Locating Historical Places
Or so it may seem.
When it comes down to it, there is a difference between talking about location and placing information on a map. The latter requires a level of specificity that can be confounding to a historian. What do we mean? Well, for example, can the richness and variability of an urban space like Moscow really be reduced to a set of coordinates? Or, what happens when Google cannot provide the location of a village 50 kilometers south - or was it southeast? - of Ekaterinoslav that you are (mostly) sure existed in the 1820s?
When it comes to historical GIS, geolocation is both an art and a science. It involves scandalous amounts of research, triangulating with old maps, tapping NASA-powered gazetteers, and making peace with varying degrees of uncertainty and inaccuracy. It involves asking oneself, "how can I be sure that where mattered, when I don't even know exactly where where was?" Most importantly, it forces us to think carefully about how we conceptualize and define place, and how the actors whose lives and deeds and ideas fascinate us conceptualized and defined place.
Answering the "Where?" question tends to involve answering one or more of the following questions. (For starters.)
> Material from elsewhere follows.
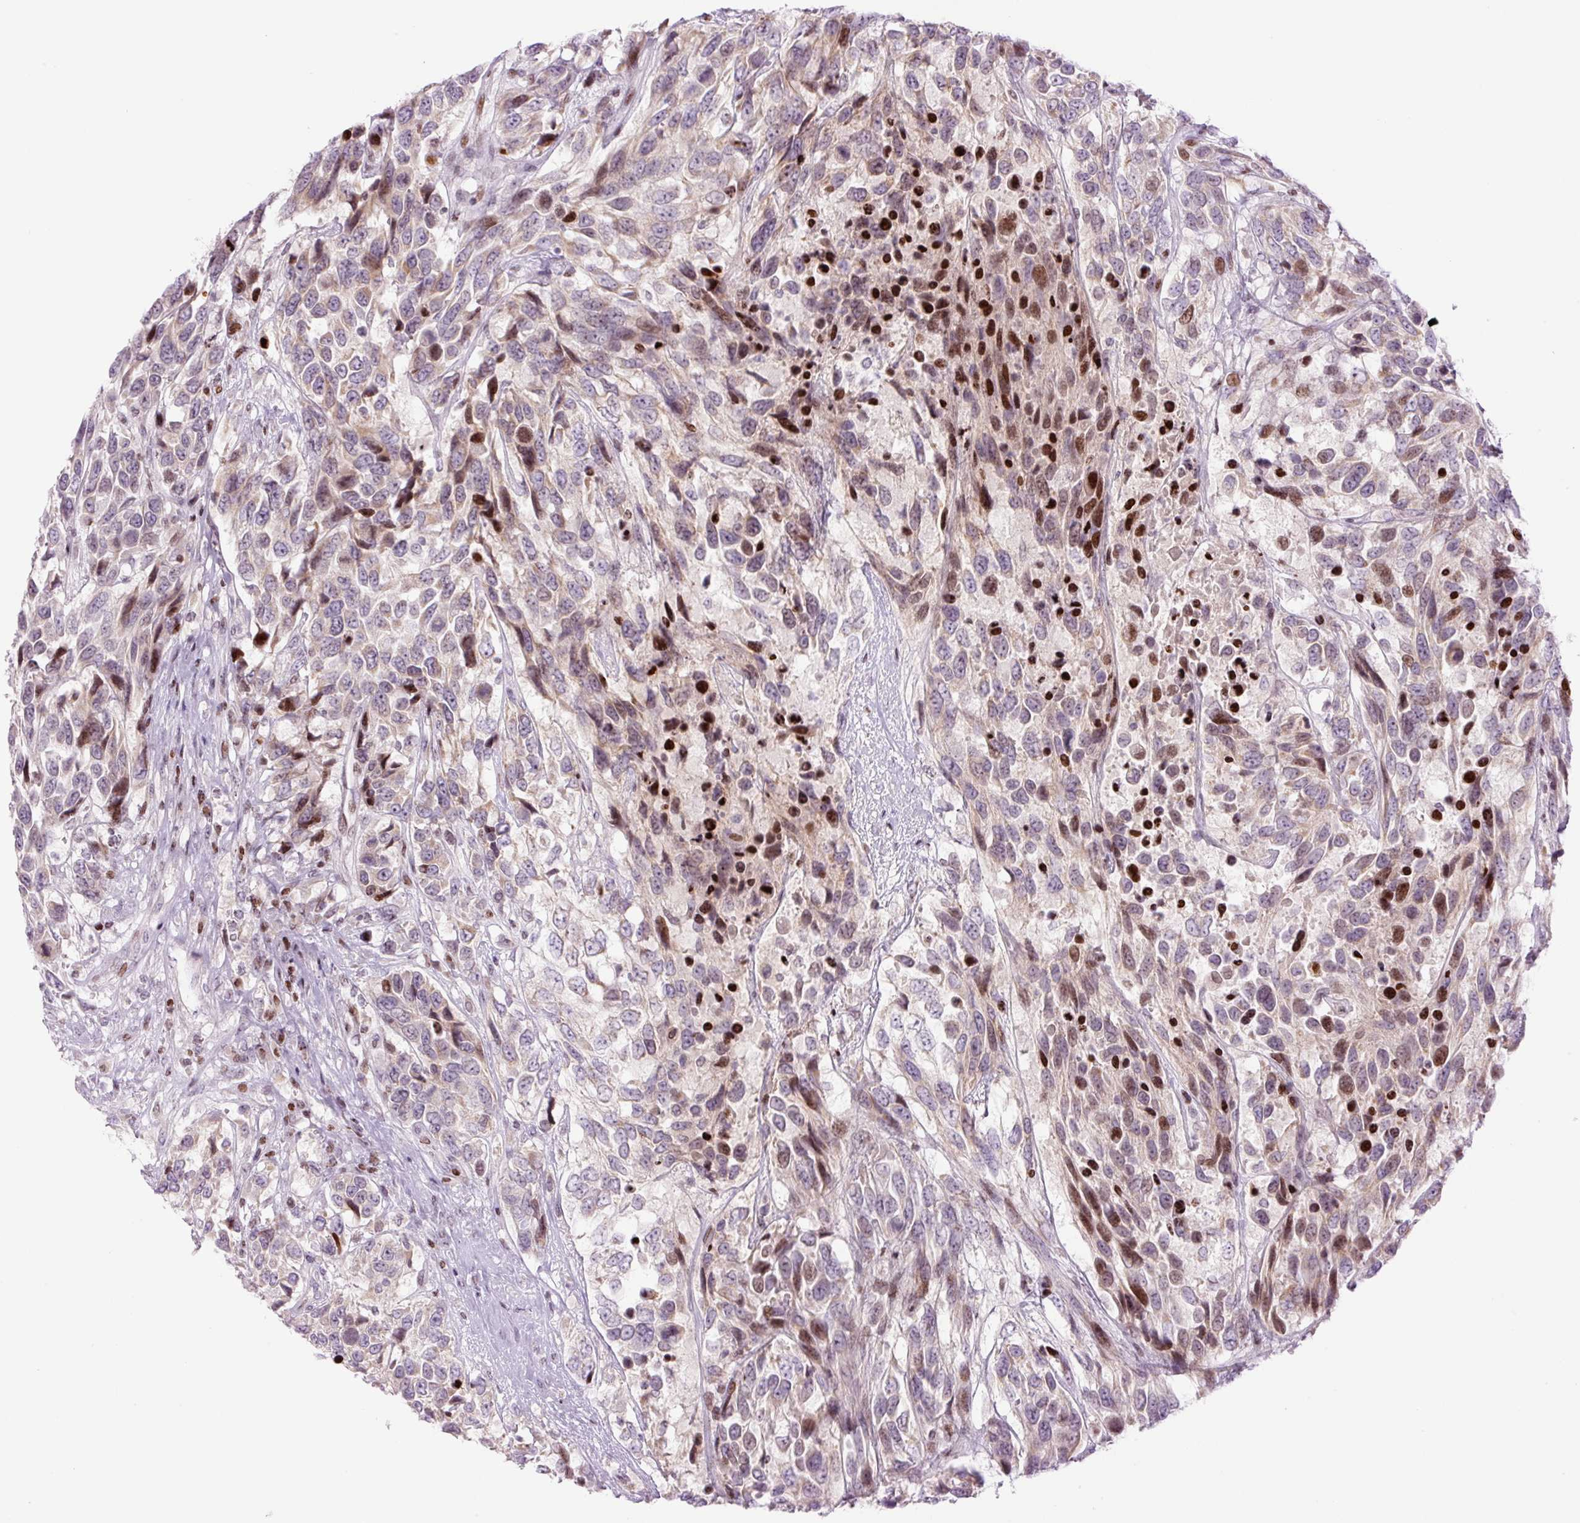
{"staining": {"intensity": "moderate", "quantity": "25%-75%", "location": "nuclear"}, "tissue": "urothelial cancer", "cell_type": "Tumor cells", "image_type": "cancer", "snomed": [{"axis": "morphology", "description": "Urothelial carcinoma, High grade"}, {"axis": "topography", "description": "Urinary bladder"}], "caption": "Protein expression analysis of human urothelial carcinoma (high-grade) reveals moderate nuclear positivity in approximately 25%-75% of tumor cells. The staining was performed using DAB, with brown indicating positive protein expression. Nuclei are stained blue with hematoxylin.", "gene": "TMEM177", "patient": {"sex": "female", "age": 70}}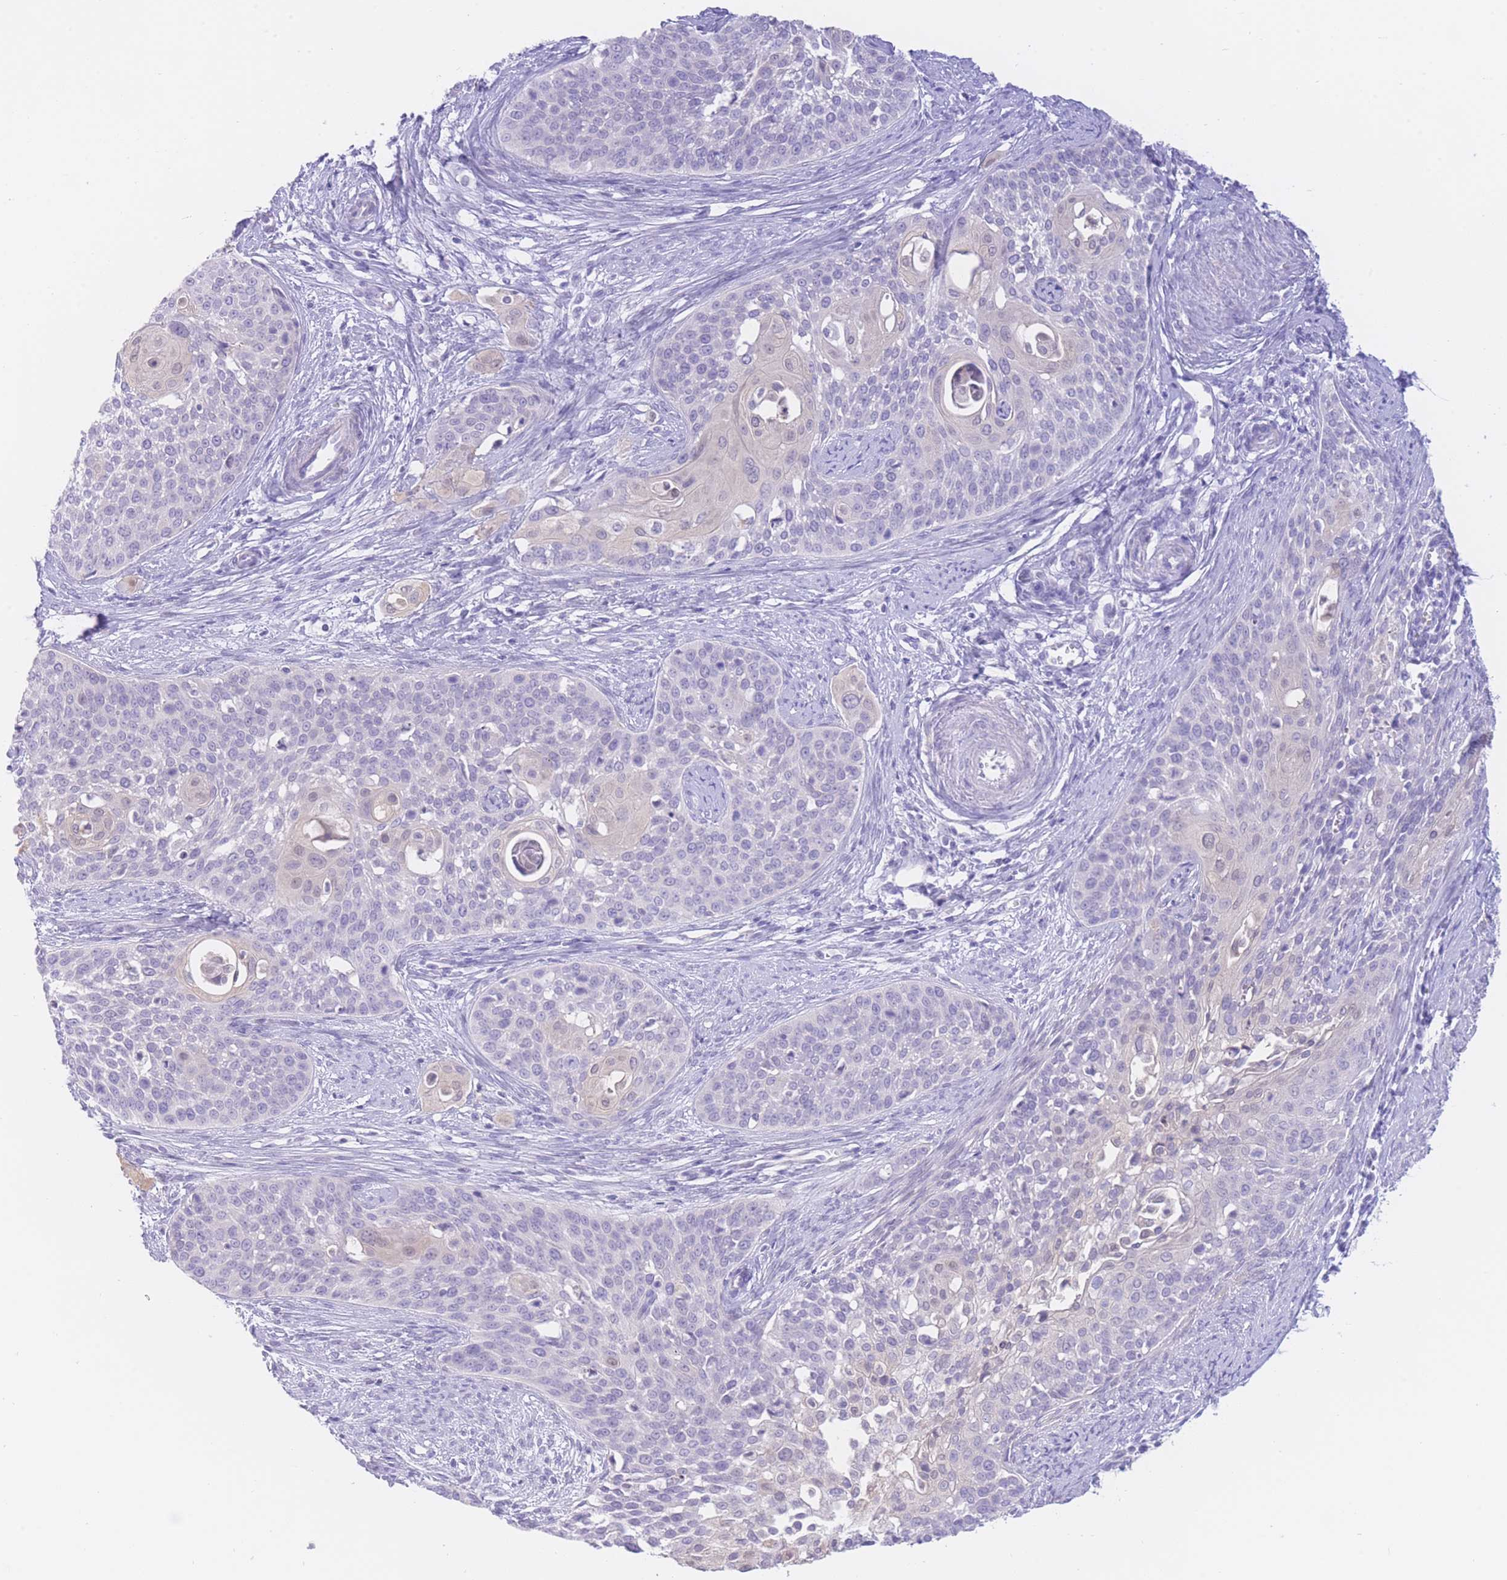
{"staining": {"intensity": "negative", "quantity": "none", "location": "none"}, "tissue": "cervical cancer", "cell_type": "Tumor cells", "image_type": "cancer", "snomed": [{"axis": "morphology", "description": "Squamous cell carcinoma, NOS"}, {"axis": "topography", "description": "Cervix"}], "caption": "Immunohistochemistry (IHC) image of squamous cell carcinoma (cervical) stained for a protein (brown), which demonstrates no expression in tumor cells. (DAB (3,3'-diaminobenzidine) IHC, high magnification).", "gene": "ZNF212", "patient": {"sex": "female", "age": 44}}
- Am I dealing with places that exist now? If so, are there substantive differences between the current and historical iterations of these places? (Cities grow, for example, river courses shift over time, and political boundaries are constantly redrawn.) Can I use existing gazetteers (such as GeoNames and Nominatum and Google) to define their coordinates or do I have to build the spatial data by hand, so to speak?
- Am I dealing with places that no longer exist? To put it slightly differently, am I dealing with places that those mind-boggling digital gazetteers know nothing about? If so, is this because these places now have different names? Or because they have fallen into ruin? Either way, geocoding lost places requires some creative thinking, some good old fashioned sleuthing, and a healthy dose of documentation.
- Am I dealing with places that Google can't find but that are attested on historical maps? If so, digitizing and georeferencing the maps might be the best way to establish location.